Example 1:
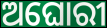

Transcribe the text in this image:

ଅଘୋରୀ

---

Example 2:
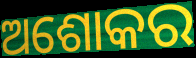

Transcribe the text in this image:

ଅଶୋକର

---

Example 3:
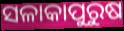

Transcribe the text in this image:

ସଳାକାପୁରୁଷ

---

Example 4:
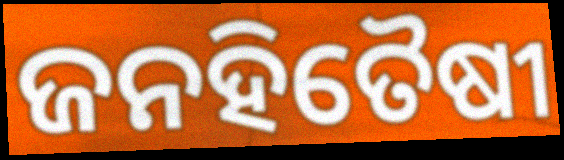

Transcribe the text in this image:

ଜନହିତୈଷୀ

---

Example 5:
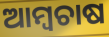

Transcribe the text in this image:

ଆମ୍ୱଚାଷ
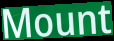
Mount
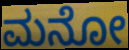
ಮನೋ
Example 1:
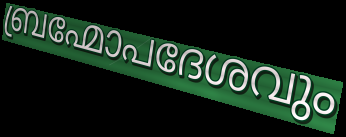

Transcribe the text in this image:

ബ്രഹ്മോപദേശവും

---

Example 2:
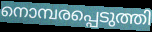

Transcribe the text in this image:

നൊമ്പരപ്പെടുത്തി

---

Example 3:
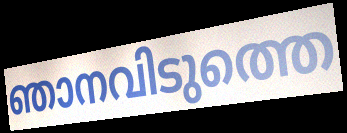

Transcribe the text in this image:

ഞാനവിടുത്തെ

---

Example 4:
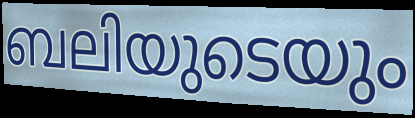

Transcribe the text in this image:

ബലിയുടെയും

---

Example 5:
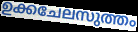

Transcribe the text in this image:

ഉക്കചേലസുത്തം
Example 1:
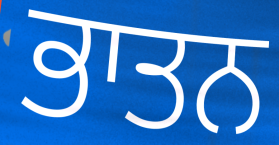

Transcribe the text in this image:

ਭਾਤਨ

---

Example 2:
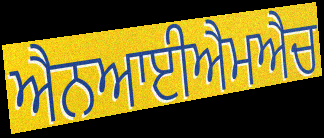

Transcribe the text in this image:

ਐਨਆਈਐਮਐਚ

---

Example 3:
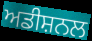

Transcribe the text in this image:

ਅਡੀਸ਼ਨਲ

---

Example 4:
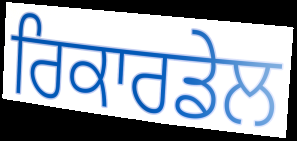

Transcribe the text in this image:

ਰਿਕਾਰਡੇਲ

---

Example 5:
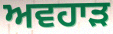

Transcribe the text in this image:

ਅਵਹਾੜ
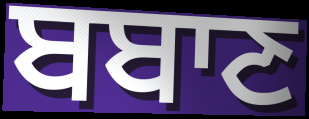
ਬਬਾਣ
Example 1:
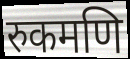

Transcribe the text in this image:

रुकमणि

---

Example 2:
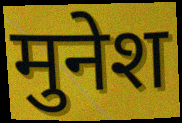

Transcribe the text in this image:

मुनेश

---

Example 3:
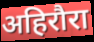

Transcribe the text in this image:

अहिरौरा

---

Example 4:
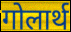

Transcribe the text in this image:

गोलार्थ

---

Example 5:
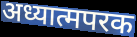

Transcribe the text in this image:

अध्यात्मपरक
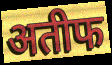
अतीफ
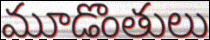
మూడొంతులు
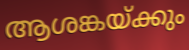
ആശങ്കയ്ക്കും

Problem -> Could you output the full set of entries exactly, skipping every picture?

Output of the task ->
Example 1:

Transcribe the text in this image:

ଅଘୋରୀ

---

Example 2:

Transcribe the text in this image:

ଅଶୋକର

---

Example 3:

Transcribe the text in this image:

ସଳାକାପୁରୁଷ

---

Example 4:

Transcribe the text in this image:

ଜନହିତୈଷୀ

---

Example 5:

Transcribe the text in this image:

ଆମ୍ୱଚାଷ
Mount
ಮನೋ
Example 1:

Transcribe the text in this image:

ബ്രഹ്മോപദേശവും

---

Example 2:

Transcribe the text in this image:

നൊമ്പരപ്പെടുത്തി

---

Example 3:

Transcribe the text in this image:

ഞാനവിടുത്തെ

---

Example 4:

Transcribe the text in this image:

ബലിയുടെയും

---

Example 5:

Transcribe the text in this image:

ഉക്കചേലസുത്തം
Example 1:

Transcribe the text in this image:

ਭਾਤਨ

---

Example 2:

Transcribe the text in this image:

ਐਨਆਈਐਮਐਚ

---

Example 3:

Transcribe the text in this image:

ਅਡੀਸ਼ਨਲ

---

Example 4:

Transcribe the text in this image:

ਰਿਕਾਰਡੇਲ

---

Example 5:

Transcribe the text in this image:

ਅਵਹਾੜ
ਬਬਾਣ
Example 1:

Transcribe the text in this image:

रुकमणि

---

Example 2:

Transcribe the text in this image:

मुनेश

---

Example 3:

Transcribe the text in this image:

अहिरौरा

---

Example 4:

Transcribe the text in this image:

गोलार्थ

---

Example 5:

Transcribe the text in this image:

अध्यात्मपरक
अतीफ
మూడొంతులు
ആശങ്കയ്ക്കും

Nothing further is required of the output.